Brolin, who is a certified financial planner and is studying for the Chartered Special Needs Consultant designation, says his practice consists mainly of traditional retail clients who come to him through referrals. “The fact that I am blind and a successful planner makes many people think I must be better than my competition. If some
are put off by my condition, they don’t become clients.”

In July, Brolin was a member of a panel assembled by The American College of Financial Services to mark the 26th anniversary of the Americans with Disabilities Act (ADA). The panel concluded that the financial services industry, while it is now reaching out to more women and minorities, isn’t doing enough to encourage the disabled to become financial professionals. And that could be the industry’s loss.

“If you have somebody who has had their own struggles, you probably have a person who has an easier time empathizing with somebody else’s issues,” Joseph Mallee, CEO of MassMutual Eastern Pennsylvania, said during the panel. “That’s usually the recipe for being a great advisor.”
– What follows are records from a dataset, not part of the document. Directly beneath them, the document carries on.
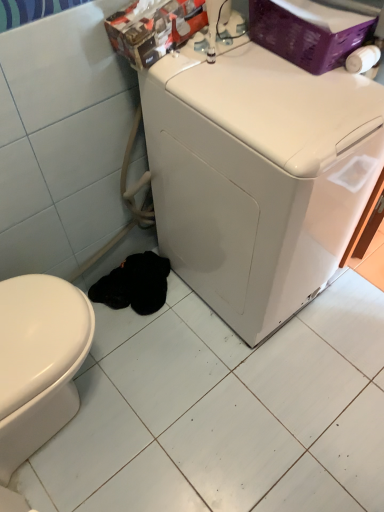
In the scene shown: What is the approximate height of white glossy washing machine at center?

white glossy washing machine at center is 35.49 inches in height.

The image size is (384, 512). What do you see at coordinates (257, 175) in the screenshot?
I see `white glossy washing machine at center` at bounding box center [257, 175].

The height and width of the screenshot is (512, 384). I want to click on white glossy washing machine at center, so click(x=257, y=175).

Where is `white glossy ceramic tile at lower center`? white glossy ceramic tile at lower center is located at coordinates (225, 411).

The width and height of the screenshot is (384, 512). What do you see at coordinates (225, 411) in the screenshot?
I see `white glossy ceramic tile at lower center` at bounding box center [225, 411].

You are a GUI agent. You are given a task and a screenshot of the screen. Output one action in this format:
    pyautogui.click(x=<x>, y=<y>)
    Task: Click on the white glossy washing machine at center
    
    Given the screenshot: What is the action you would take?
    coord(257,175)

Between white glossy washing machine at center and white glossy ceramic tile at lower center, which one appears on the left side from the viewer's perspective?

Positioned to the left is white glossy ceramic tile at lower center.

Looking at this image, does white glossy washing machine at center lie behind white glossy ceramic tile at lower center?

No, white glossy washing machine at center is closer to the camera.

Which is in front, point (268, 191) or point (314, 362)?

The point (268, 191) is closer.

From the image's perspective, between white glossy washing machine at center and white glossy ceramic tile at lower center, which one is located above?

white glossy washing machine at center appears higher in the image.

From a real-world perspective, is white glossy washing machine at center above or below white glossy ceramic tile at lower center?

In terms of real-world spatial position, white glossy washing machine at center is above white glossy ceramic tile at lower center.

Considering the relative sizes of white glossy washing machine at center and white glossy ceramic tile at lower center in the image provided, is white glossy washing machine at center wider than white glossy ceramic tile at lower center?

No.

Looking at this image, which of these two, white glossy washing machine at center or white glossy ceramic tile at lower center, stands taller?

With more height is white glossy washing machine at center.

From the picture: Between white glossy washing machine at center and white glossy ceramic tile at lower center, which one has smaller size?

Smaller between the two is white glossy ceramic tile at lower center.

Choose the correct answer: Is white glossy washing machine at center inside white glossy ceramic tile at lower center or outside it?

white glossy washing machine at center cannot be found inside white glossy ceramic tile at lower center.

Is white glossy washing machine at center positioned far away from white glossy ceramic tile at lower center?

No, white glossy washing machine at center is not far away from white glossy ceramic tile at lower center.

Is white glossy washing machine at center facing away from white glossy ceramic tile at lower center?

No, white glossy washing machine at center is not facing away from white glossy ceramic tile at lower center.

How distant is white glossy washing machine at center from white glossy ceramic tile at lower center?

white glossy washing machine at center and white glossy ceramic tile at lower center are 20.57 inches apart.

Identify the location of washing machine that is in front of the white glossy ceramic tile at lower center. This screenshot has width=384, height=512. (257, 175).

Based on their positions, is white glossy ceramic tile at lower center located to the left or right of white glossy washing machine at center?

Based on their positions, white glossy ceramic tile at lower center is located to the left of white glossy washing machine at center.

Which is behind, white glossy ceramic tile at lower center or white glossy washing machine at center?

white glossy ceramic tile at lower center is behind.

Does point (247, 360) lie in front of point (225, 156)?

No, (247, 360) is further to viewer.

From the image's perspective, which one is positioned higher, white glossy ceramic tile at lower center or white glossy washing machine at center?

white glossy washing machine at center, from the image's perspective.

From a real-world perspective, which object stands above the other?

From a 3D spatial view, white glossy washing machine at center is above.

Does white glossy ceramic tile at lower center have a greater width compared to white glossy washing machine at center?

Indeed, white glossy ceramic tile at lower center has a greater width compared to white glossy washing machine at center.

Considering the sizes of objects white glossy ceramic tile at lower center and white glossy washing machine at center in the image provided, who is taller, white glossy ceramic tile at lower center or white glossy washing machine at center?

white glossy washing machine at center is taller.

Between white glossy ceramic tile at lower center and white glossy washing machine at center, which one has smaller size?

Smaller between the two is white glossy ceramic tile at lower center.

Is white glossy ceramic tile at lower center outside of white glossy washing machine at center?

Yes, white glossy ceramic tile at lower center is outside of white glossy washing machine at center.

Is white glossy ceramic tile at lower center in contact with white glossy washing machine at center?

white glossy ceramic tile at lower center is not next to white glossy washing machine at center, and they're not touching.

Is white glossy ceramic tile at lower center turned away from white glossy washing machine at center?

No, white glossy ceramic tile at lower center's orientation is not away from white glossy washing machine at center.

Locate an element on the screen. This screenshot has width=384, height=512. ceramic tile to the left of white glossy washing machine at center is located at coordinates coord(225,411).

Image resolution: width=384 pixels, height=512 pixels. Find the location of `washing machine on the right side of white glossy ceramic tile at lower center`. washing machine on the right side of white glossy ceramic tile at lower center is located at coordinates (257, 175).

This screenshot has width=384, height=512. I want to click on ceramic tile that appears on the left of white glossy washing machine at center, so click(225, 411).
That thought was mirrored by Adam Beck, director of The American College MassMutual Center for Special Needs and moderator of the ADA panel. “We must focus on products and services that improve life and financial security for people with disabilities, and part of that includes having a profession that includes people with disabilities who bring so much to the table,” he said.

In addition to stepping up recruiting efforts, the ADA panel said the financial services profession should create marketing materials and internal tools that are more accessible and make it easier for people with disabilities to prepare for and take tests, which is a critical requirement for anyone interested in financial services.

“Being a financial advisor gives a disabled person a tremendous potential that few other businesses can achieve,” Brolin says in an interview, adding that his chosen career lets him work where and when he wants. 

“If you can empathize with people and tailor products and services to their needs and deal with folks on the ground, you can be a financial planner,” Brolin says. “This is a way that many of us in my movement can gain freedom and prosperity and help other people like us to realize we have power to live in the world.”